Posted: 2024-09-06 00:35:03

The Jetty ★★★½
BritBox

At first glance, this British crime drama has a familiar feel: the opening theme is an anodyne electronic pop song; the action takes place along a foreboding body of water (a lake in Lancashire); and a building is burning in the first scene. But while the flames pass, the fire persists in Detective Constable Ember Manning (Jenna Coleman). A lifelong local possessed of dry retorts and a “no backward steps taken” attitude, Manning is a telling protagonist for a show that undercuts expectations.

It’s easy to gender-flip archetypes. The female antihero police detective can be as obsessive and flawed as any man, but The Jetty’s creator, Cat Jones, makes Manning’s gender crucial to her life and work. The character is acutely aware of power imbalances, and even as she’s officially investigating the arson attack on the boat club, she’s also unofficially querying whether a pregnant 16-year-old, Miranda Ashby (Shannon Watson), was having sex as an underage girl with older local men.

Jenna Coleman and Archie Renaux in The Jetty.
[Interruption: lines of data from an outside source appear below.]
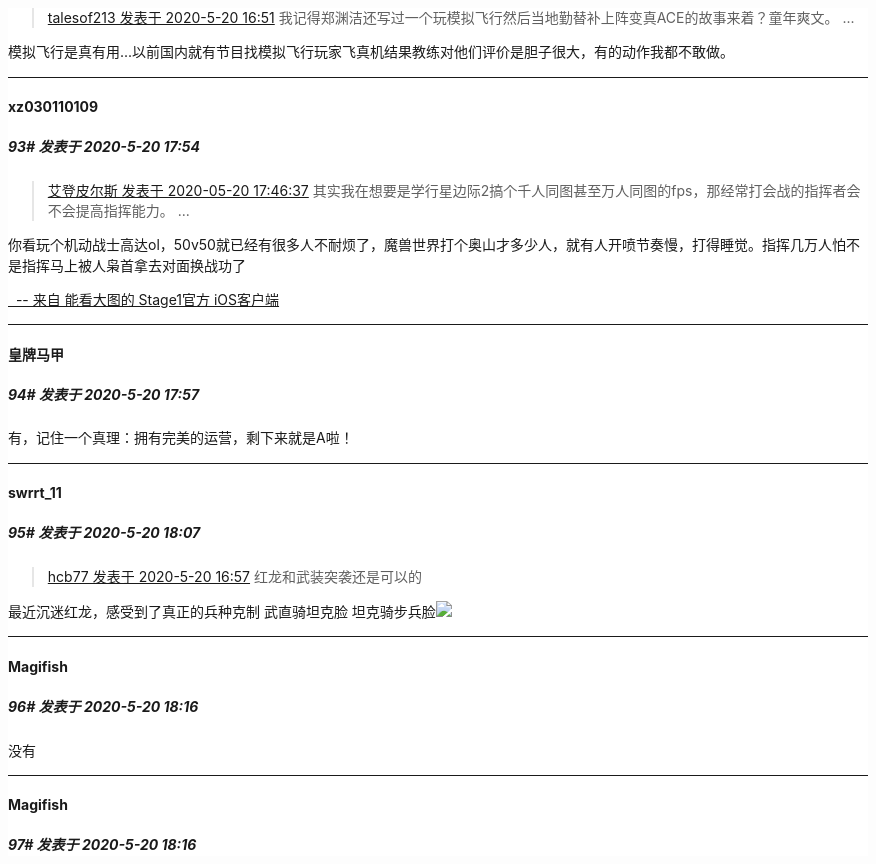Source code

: 
<blockquote><a href="httphttps://bbs.saraba1st.com/2b/forum.php?mod=redirect&amp;goto=findpost&amp;pid=47490530&amp;ptid=1936453" target="_blank">talesof213 发表于 2020-5-20 16:51</a>
我记得郑渊洁还写过一个玩模拟飞行然后当地勤替补上阵变真ACE的故事来着？童年爽文。 ...</blockquote>
模拟飞行是真有用...以前国内就有节目找模拟飞行玩家飞真机结果教练对他们评价是胆子很大，有的动作我都不敢做。


-----

####  xz030110109  
##### 93#       发表于 2020-5-20 17:54


<blockquote><a href="httphttps://bbs.saraba1st.com/2b/forum.php?mod=redirect&amp;goto=findpost&amp;pid=47491140&amp;ptid=1936453" target="_blank">艾登皮尔斯 发表于 2020-05-20 17:46:37</a>
其实我在想要是学行星边际2搞个千人同图甚至万人同图的fps，那经常打会战的指挥者会不会提高指挥能力。 ...</blockquote>你看玩个机动战士高达ol，50v50就已经有很多人不耐烦了，魔兽世界打个奥山才多少人，就有人开喷节奏慢，打得睡觉。指挥几万人怕不是指挥马上被人枭首拿去对面换战功了

[  -- 来自 能看大图的 Stage1官方 iOS客户端](https://itunes.apple.com/fi/app/saraba1st/id1221237470?mt=8)


-----

####  皇牌马甲  
##### 94#       发表于 2020-5-20 17:57


有，记住一个真理：拥有完美的运营，剩下来就是A啦！


-----

####  swrrt_11  
##### 95#       发表于 2020-5-20 18:07


<blockquote><a href="httphttps://bbs.saraba1st.com/2b/forum.php?mod=redirect&amp;goto=findpost&amp;pid=47490597&amp;ptid=1936453" target="_blank">hcb77 发表于 2020-5-20 16:57</a>
红龙和武装突袭还是可以的</blockquote>
最近沉迷红龙，感受到了真正的兵种克制
武直骑坦克脸 坦克骑步兵脸<img src="https://static.saraba1st.com/image/smiley/face2017/067.png" referrerpolicy="no-referrer">


-----

####  Magifish  
##### 96#       发表于 2020-5-20 18:16


没有


-----

####  Magifish  
##### 97#       发表于 2020-5-20 18:16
Jenna Coleman and Archie Renaux in The Jetty.Credit: Ben Blackall / BBC Studios / Firebird Pictures

The possible exploitation of teenage girls riles Manning. It feels like the ugly flipside to misogynistic attitudes that persist. A high school principal discounts problems with a group of male students as being due to “hormones”, while Manning’s junior partner, Simon Hitchson (Archie Renaux), is more bemused than alarmed. But Manning also can’t deny her own past: she had her daughter, 15-year-old Hannah (Ruby Stokes), at the age of 17, and her late husband, a year gone due to testicular cancer, was also older.

When Riz Samuel (Weruche Opia), a podcaster who covers crimes against women, comes to town, the long-dormant case of a missing local girl feeds into the plot, with the story of Amy Knightly (Bo Bragason) unfolding in flashback as shortcomings in the cold case worry Manning. Samuel’s arch audio links are heard as narration, and they’re indicative of Jones’ approach. At first, Samuel sounds like a performer, but there’s a grim truth to her ripe sentences. Steadily, against her own wishes, Manning comes to a similar realisation.
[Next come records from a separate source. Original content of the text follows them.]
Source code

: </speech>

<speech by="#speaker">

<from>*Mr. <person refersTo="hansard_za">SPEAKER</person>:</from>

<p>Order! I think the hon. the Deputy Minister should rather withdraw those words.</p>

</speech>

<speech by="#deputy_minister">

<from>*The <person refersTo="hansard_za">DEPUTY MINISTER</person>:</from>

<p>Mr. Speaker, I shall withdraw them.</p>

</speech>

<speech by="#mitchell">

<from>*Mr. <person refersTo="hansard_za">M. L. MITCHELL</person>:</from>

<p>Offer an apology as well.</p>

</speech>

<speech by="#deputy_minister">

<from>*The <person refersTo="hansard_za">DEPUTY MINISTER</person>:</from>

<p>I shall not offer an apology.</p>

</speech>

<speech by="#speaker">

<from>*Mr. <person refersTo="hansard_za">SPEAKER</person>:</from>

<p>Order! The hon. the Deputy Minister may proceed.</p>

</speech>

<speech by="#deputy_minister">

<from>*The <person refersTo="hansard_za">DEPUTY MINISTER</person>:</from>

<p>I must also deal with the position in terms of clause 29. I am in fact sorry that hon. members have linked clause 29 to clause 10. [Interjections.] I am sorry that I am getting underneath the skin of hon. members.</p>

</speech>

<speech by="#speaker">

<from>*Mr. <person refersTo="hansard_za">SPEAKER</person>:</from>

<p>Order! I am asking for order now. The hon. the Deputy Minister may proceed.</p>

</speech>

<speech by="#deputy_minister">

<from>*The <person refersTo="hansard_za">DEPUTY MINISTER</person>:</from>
Jenna Coleman stars as a cop in a Northern English town in The Jetty.

Jenna Coleman stars as a cop in a Northern English town in The Jetty.Credit: Ben Blackall/BBC Studios/Firebird Pictures

With just four episodes, The Jetty has a torrid, jangled pace. The more Manning pursues the interlaced cases, the more she risks herself. Jenna Coleman, masterful in The Cry, is first-rate here, as Manning is forced to reassess her own decisions and her husband’s legacy. Manning’s scenes with her wayward mother Sylvia (Amelia Bullmore) are notably sharp-edged. The show is ambitious and sometimes too keen on proclamations, but the uncomfortable realities make their mark. “Do you think truth and justice are always the same thing,” Manning is asked. She has no easy answer.
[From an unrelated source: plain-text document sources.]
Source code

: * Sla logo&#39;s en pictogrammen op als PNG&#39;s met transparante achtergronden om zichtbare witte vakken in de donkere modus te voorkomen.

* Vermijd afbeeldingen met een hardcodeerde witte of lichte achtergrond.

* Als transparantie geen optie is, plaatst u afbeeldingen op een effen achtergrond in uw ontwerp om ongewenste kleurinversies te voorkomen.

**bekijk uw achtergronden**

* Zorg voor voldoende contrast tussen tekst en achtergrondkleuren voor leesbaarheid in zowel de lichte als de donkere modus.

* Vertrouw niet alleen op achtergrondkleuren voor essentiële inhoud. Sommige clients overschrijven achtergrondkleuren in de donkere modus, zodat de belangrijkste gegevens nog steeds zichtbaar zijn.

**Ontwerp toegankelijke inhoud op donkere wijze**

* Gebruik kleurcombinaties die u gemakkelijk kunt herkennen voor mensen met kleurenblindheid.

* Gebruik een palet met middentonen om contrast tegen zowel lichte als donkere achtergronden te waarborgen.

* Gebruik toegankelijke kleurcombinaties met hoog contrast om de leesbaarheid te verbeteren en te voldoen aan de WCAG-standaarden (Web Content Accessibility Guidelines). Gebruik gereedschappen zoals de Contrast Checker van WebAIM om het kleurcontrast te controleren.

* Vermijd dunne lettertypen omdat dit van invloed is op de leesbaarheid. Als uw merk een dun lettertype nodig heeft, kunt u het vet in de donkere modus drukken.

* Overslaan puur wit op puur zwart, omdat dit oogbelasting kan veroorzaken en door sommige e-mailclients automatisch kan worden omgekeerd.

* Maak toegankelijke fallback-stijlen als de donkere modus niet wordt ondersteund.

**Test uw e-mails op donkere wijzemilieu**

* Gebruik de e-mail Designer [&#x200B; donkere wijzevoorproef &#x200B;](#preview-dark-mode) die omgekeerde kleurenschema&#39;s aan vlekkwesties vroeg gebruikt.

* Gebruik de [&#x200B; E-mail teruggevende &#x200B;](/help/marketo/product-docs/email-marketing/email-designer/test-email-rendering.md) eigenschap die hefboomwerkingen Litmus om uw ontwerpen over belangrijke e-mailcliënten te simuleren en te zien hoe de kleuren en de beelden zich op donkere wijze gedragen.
Fight Night: The Million Dollar Heist ★★½
Binge

Sometimes an excess of period detail can be a crutch a show doesn’t need. With its Blaxploitation nods and 1970s signifiers – big afros, pimp fits, vintage rides and funk tunes – this slyly comic crime thriller spends too long making itself comfortably familiar to the audience. With Kevin Hart as a bit player aiming for underworld glory who is double-crossed, Fight Night should have momentum to spare. But the excess production design can feel like a drag.